--- Extract to read Enclosed Below ---

That downstream path is already visible in the broader toolchain. FENMaster’s validated canonical fen -> cccf matrix run reduced 67,108,864 input positions to 16,508,408 canonical output records at 5.783 bits per input FEN. That is the storage story this export lane is meant to serve.

OpenCL

GPUPerftOpenCL.exe is the portable lane. It matters because portability is not free, and it is useful to have a line that is not tied to CUDA-specific assumptions.

Current Validation Snapshot

RTX 5090 validation snapshot:

Depth	Status	Wall	Wall NPS
8	PASS	`0.694s`	`122.4B`
9	PASS	`6.834s`	`357.0B`
10	PASS	`87.078s`	`796.4B`
11	PASS	`2377.963s`	`882.1B`

Command-Line Shape

.\GPUPerftOpenCL.exe --probe
.\GPUPerftOpenCL.exe --self-test
.\GPUPerftOpenCL.exe --verify --max-depth 7
.\GPUPerftOpenCL.exe 9 --cdp2-shape --metrics --json D:\gpcl\cdp2_shape\d9.json

Practical Guidance

If the goal is to run the current main CUDA path on modern NVIDIA hardware, start with GPUPerftCDP2.exe.

--- End of Enclosed Extract to read ---
--- Data Enclosed Below ---

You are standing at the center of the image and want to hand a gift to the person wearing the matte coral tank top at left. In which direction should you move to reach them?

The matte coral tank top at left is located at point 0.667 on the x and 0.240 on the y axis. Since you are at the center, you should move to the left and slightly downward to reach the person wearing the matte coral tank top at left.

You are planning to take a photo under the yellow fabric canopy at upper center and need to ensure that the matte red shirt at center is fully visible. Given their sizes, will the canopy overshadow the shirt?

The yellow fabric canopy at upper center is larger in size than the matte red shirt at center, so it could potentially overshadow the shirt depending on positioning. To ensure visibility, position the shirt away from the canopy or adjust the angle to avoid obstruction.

--- End of Enclosed Data ---
--- Data Enclosed Below ---

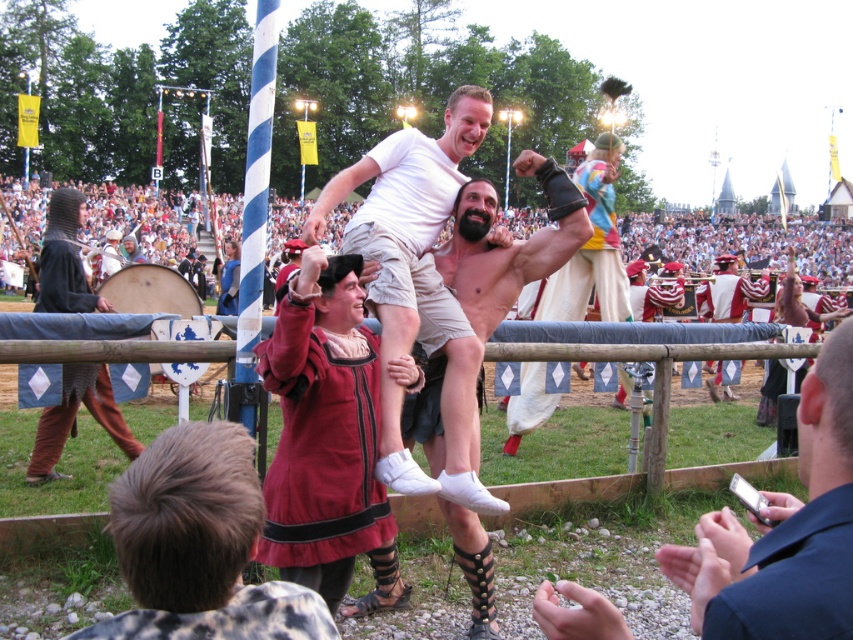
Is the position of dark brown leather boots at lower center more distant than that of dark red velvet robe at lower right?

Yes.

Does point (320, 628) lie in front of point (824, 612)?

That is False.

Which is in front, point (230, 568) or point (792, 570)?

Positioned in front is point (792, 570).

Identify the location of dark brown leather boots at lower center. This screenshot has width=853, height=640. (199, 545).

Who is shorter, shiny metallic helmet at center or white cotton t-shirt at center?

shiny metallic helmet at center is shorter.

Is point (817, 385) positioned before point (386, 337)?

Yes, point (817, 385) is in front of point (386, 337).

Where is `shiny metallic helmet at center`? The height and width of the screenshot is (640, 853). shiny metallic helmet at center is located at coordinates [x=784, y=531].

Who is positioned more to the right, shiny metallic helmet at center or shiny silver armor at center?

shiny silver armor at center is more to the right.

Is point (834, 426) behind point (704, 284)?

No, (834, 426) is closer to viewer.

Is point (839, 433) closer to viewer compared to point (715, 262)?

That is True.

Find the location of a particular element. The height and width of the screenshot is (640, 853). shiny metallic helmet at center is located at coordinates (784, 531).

--- End of Enclosed Data ---

▶ **Exercises to complete**:
(1) Reproduce the GPU perft excerpt word for word between "GPUPerftOpenCL.exe is the" and "to CUDA-specific assumptions.", inclusive.
(2) In the GPU perft excerpt, which executable is called the portable lane?
(3) Write the next part of the GPU perft excerpt, picking up after its last sentence.
The data comes from a separate source and has no connection to the GPU perft excerpt.

▶ **List of answers**:
(1)
GPUPerftOpenCL.exe is the portable lane. It matters because portability is not free, and it is useful to have a line that is not tied to CUDA-specific assumptions.

(2) GPUPerftOpenCL.exe

(3)
If the goal is to understand the performance history, the original 6T-class CDP1 milestone still matters.

If the goal is portability, use GPUPerftOpenCL.exe.

If the goal is to turn exact counts into durable corpora, the export lane is the important part: it is what connects GPU perft to canonical storage, later statistics work, and the rest of the data pipeline.